*Tarefa A*.
Apresenta como tabela Markdown, com as colunas "Número" e "Linha", os registos a começar na linha que contém "Read the edi value at 추풍령." e a terminar no fim dos registos, ambas as extremidades incluídas. Omite as linhas em branco e deixa as imagens fora da resposta.

*Texto do documento*.
==================================================

Este álbum arranca com “Alone”, que é um tema sobre passar pela vida sozinha, mas acabou de ser mãe…
Pois, só que escrevi tudo antes de engravidar. Mas gravei grávida e acho que isso me ajudou porque as emoções foram vividas mais intensamente, até porque as hormonas estão mais desorganizadas.
Ainda assim, este disco tem uma grande carga melancólica.
Sim, mas eu acho a melancolia um sentimento bonito. Mas não tenho dúvidas que cantei estas canções no disco de uma maneira e em palco vou cantá-las de maneira diferente.
Até porque dificilmente haverá algo mais transformador para a vida de uma mulher do que a maternidade.
Eu senti a mudança, não logo durante a gravidez, mas quando o Zé nasceu. Sou um bocado racional e não sou pessoa de me descontrolar. Mas depois de ele nascer aconteceu-me deixar-me levar mais pelas emoções. A cantar e não só. Talvez tenha a ver com a falta de sono.
É curioso dizer que é muito racional porque a sua voz remete sempre para um certo universo de fragilidade, que associamos pouco à racionalidade.
Acho que a arte é uma forma de nos equilibrarmos. O meu irmão, que também é cantor, diz-me imensas vezes que eu sou o oposto do estereótipo do músico. Ele diz isto porque eu sou aquela pessoa que tem sempre a vida toda organizada. Ajudou-me muito ser mãe, porque veio desorganizar a minha vida de uma maneira saudável para mim. Às vezes sou demasiado freak da organização, mas foi bom perceber que a vida também é encantadora quando não está organizada. A música tem isto: quando canto, quando toco, quando componho, não sou essa pessoa tão racional e metódica. A música equilibra-me.
Neste álbum há uma certa ‘desorganização’ em termos de línguas: canta em português, inglês e até em francês.
O português, claro, é a minha língua mãe. O inglês é a minha segunda língua, vivi muitos anos nos Estados Unidos, a maior parte dos meus ídolos são anglo-saxónicos e sinto-me confortável a escrever e a cantar em inglês. Depois tenho um tema em francês porque vivi uns tempos em Paris.

==================================================

*Dados da tarefa*.
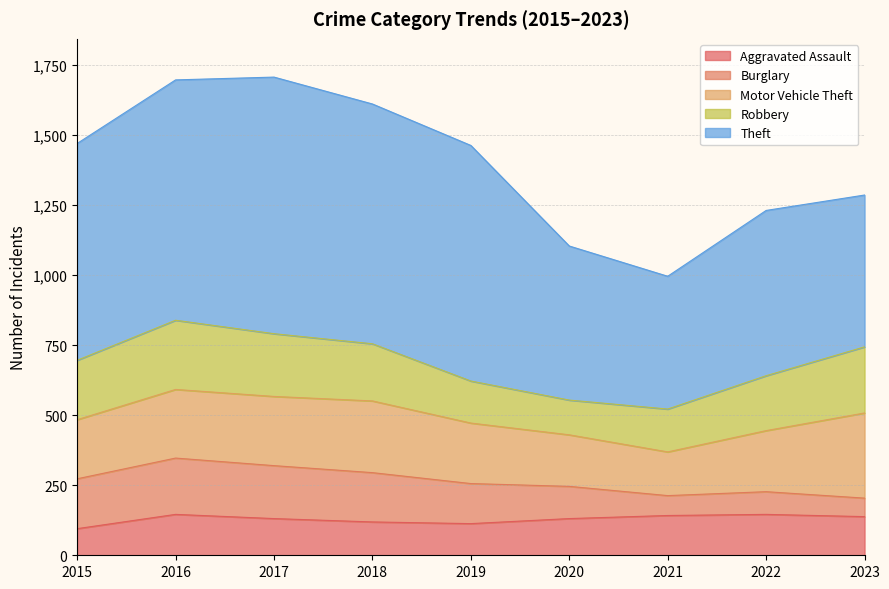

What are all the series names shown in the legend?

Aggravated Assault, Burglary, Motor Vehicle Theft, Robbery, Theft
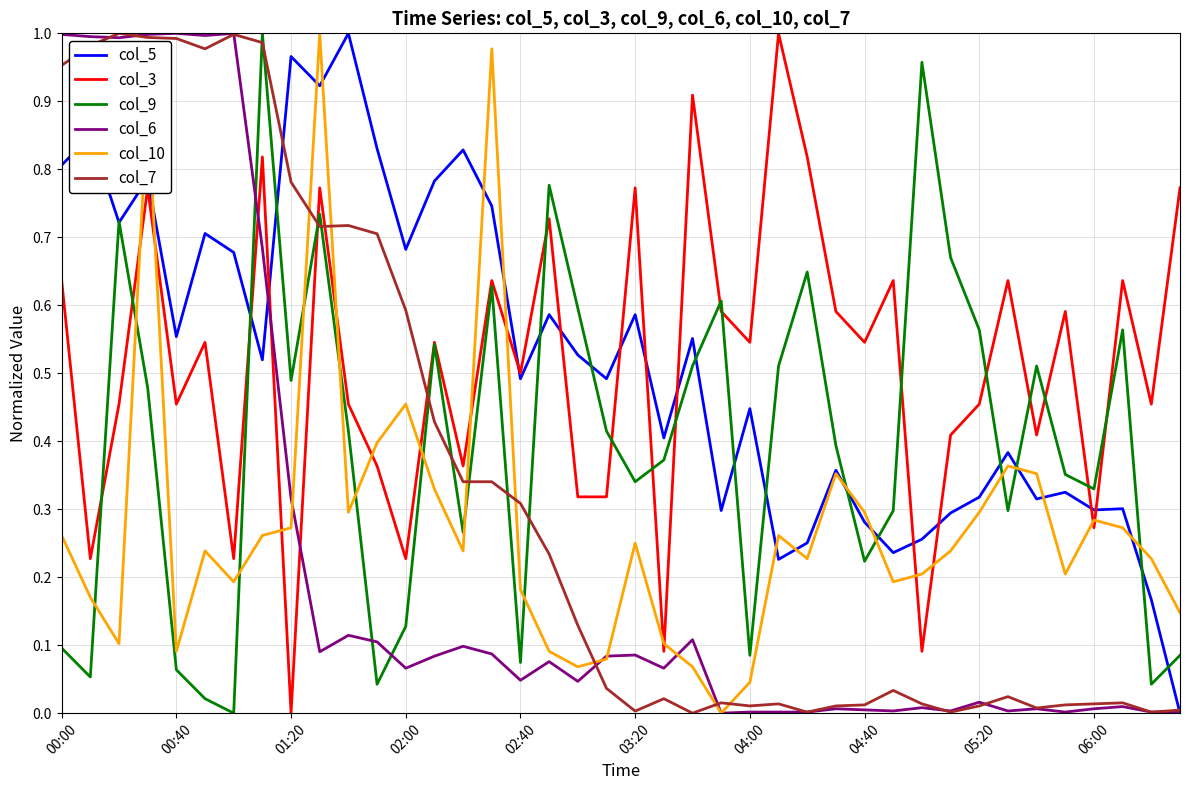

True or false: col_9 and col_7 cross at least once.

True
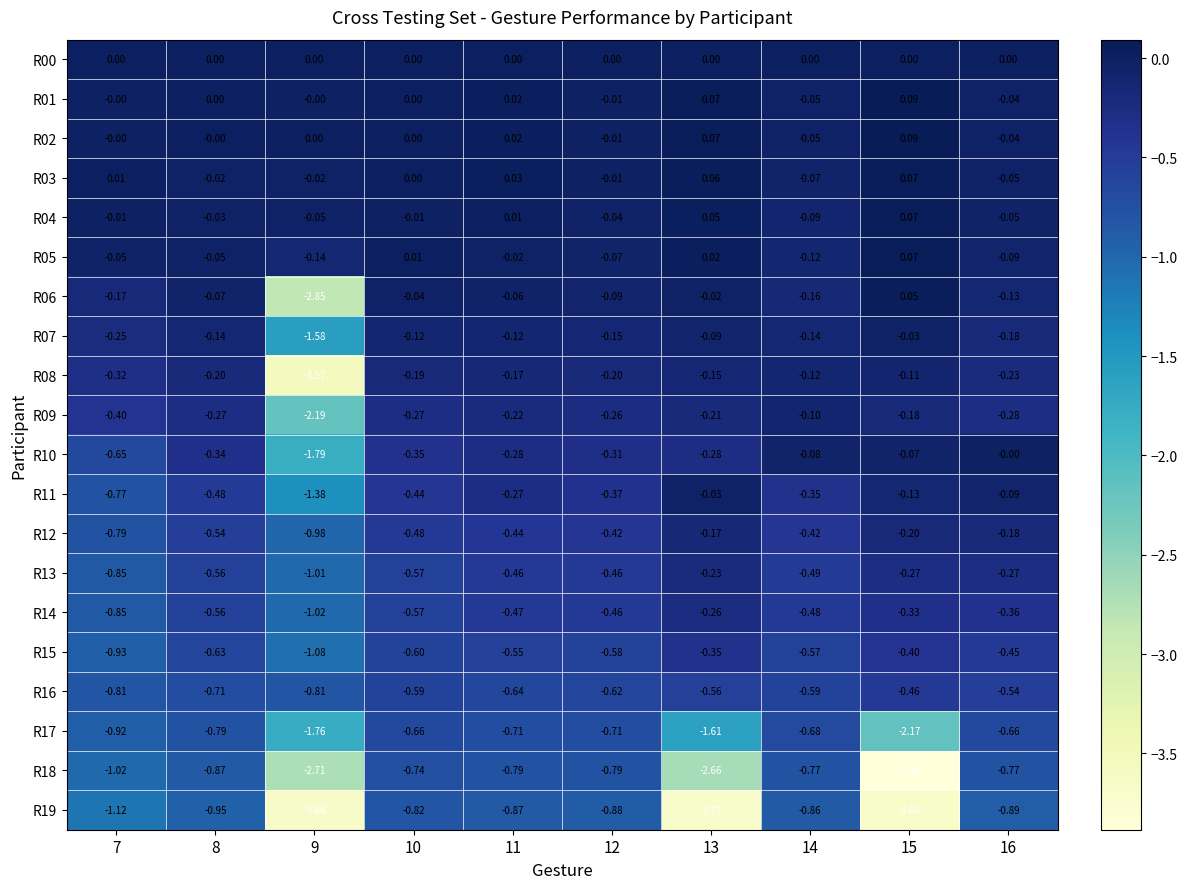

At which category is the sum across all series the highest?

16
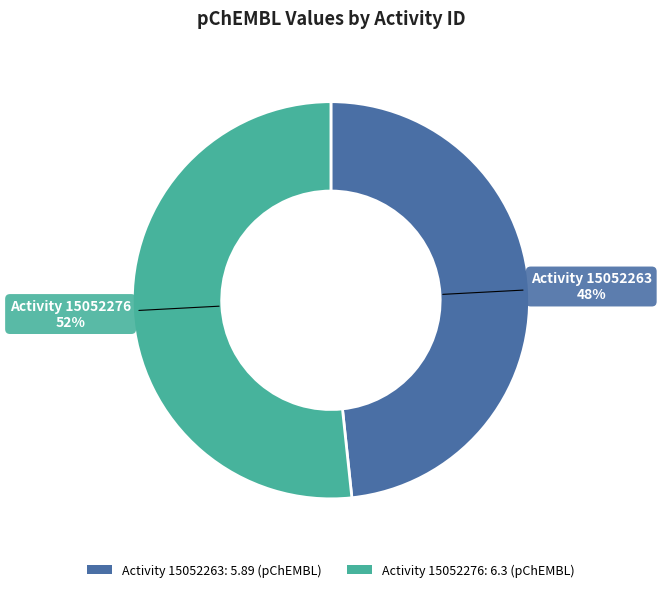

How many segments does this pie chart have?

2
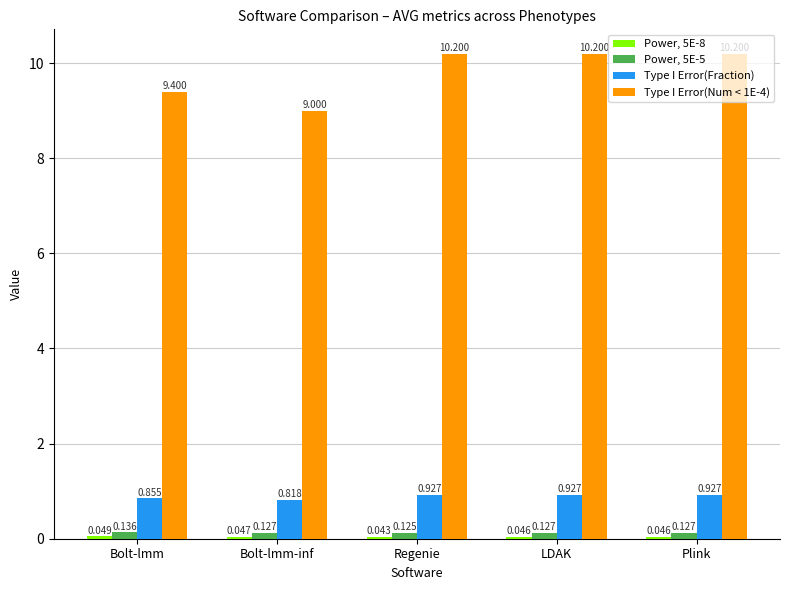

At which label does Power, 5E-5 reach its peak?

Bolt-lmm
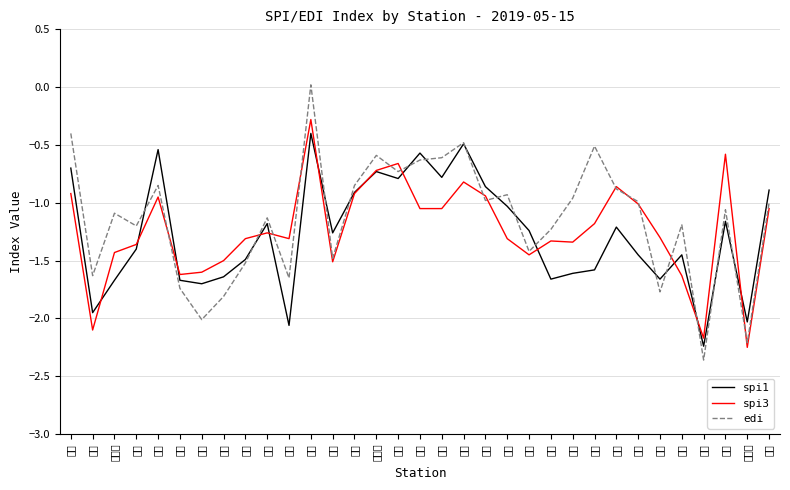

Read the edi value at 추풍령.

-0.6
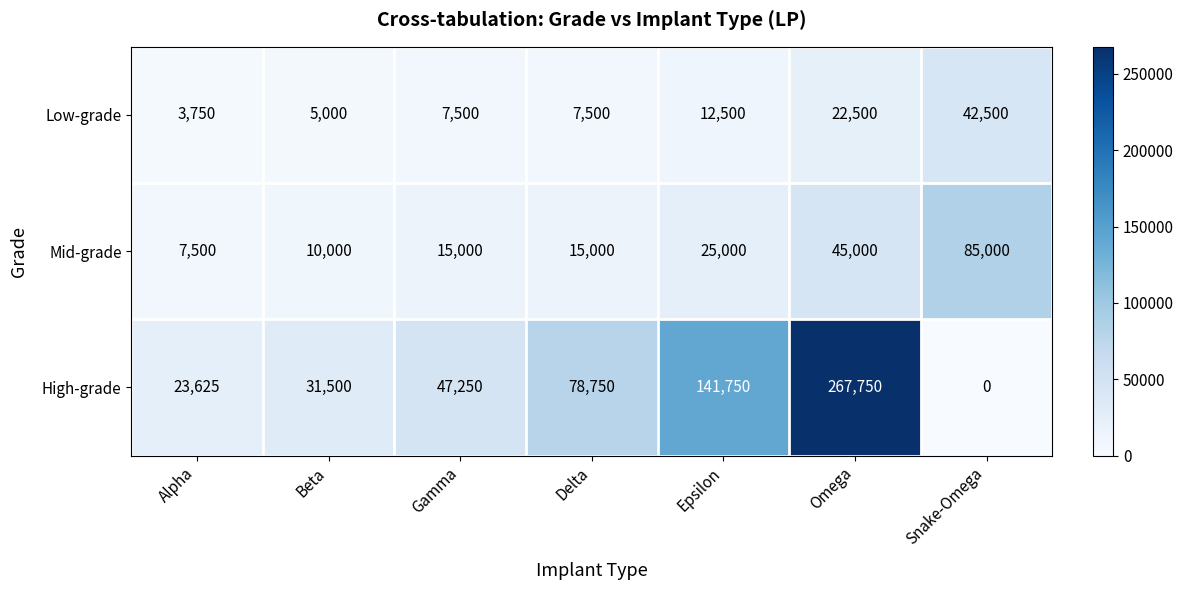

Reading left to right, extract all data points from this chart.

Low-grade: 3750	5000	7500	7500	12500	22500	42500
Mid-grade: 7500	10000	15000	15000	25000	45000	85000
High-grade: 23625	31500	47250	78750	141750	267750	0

==================================================

*Tarefa B*.
Escreve a parte seguinte da entrevista sobre o álbum e a maternidade, a começar logo depois do último parágrafo apresentado.

*Resultado esperado A*.
| Número | Linha |
|---|---|
| 1 | Read the edi value at 추풍령. |
| 2 | -0.6 |
| 3 | Reading left to right, extract all data points from this chart. |
| 4 | Low-grade: 3750	5000	7500	7500	12500	22500	42500 |
| 5 | Mid-grade: 7500	10000	15000	15000	25000	45000	85000 |
| 6 | High-grade: 23625	31500	47250	78750	141750	267750	0 |

*Resultado esperado B*.
Porquê?
Estava na minha bucket list viver em Paris e quando pude fui para lá dois meses. Não tinha nada que me prendesse aqui. Não tinha concertos marcados e estava num período estranho porque não sabia onde é que queria estar. Vivi muitos anos fora, depois voltei para cá e estava contente, mas há três anos comecei a pensar se estaria mesmo feliz em Portugal, se não deveria voltar a viver fora…
Mas o que fez durante os dois meses que esteve em Paris? Vida de turista?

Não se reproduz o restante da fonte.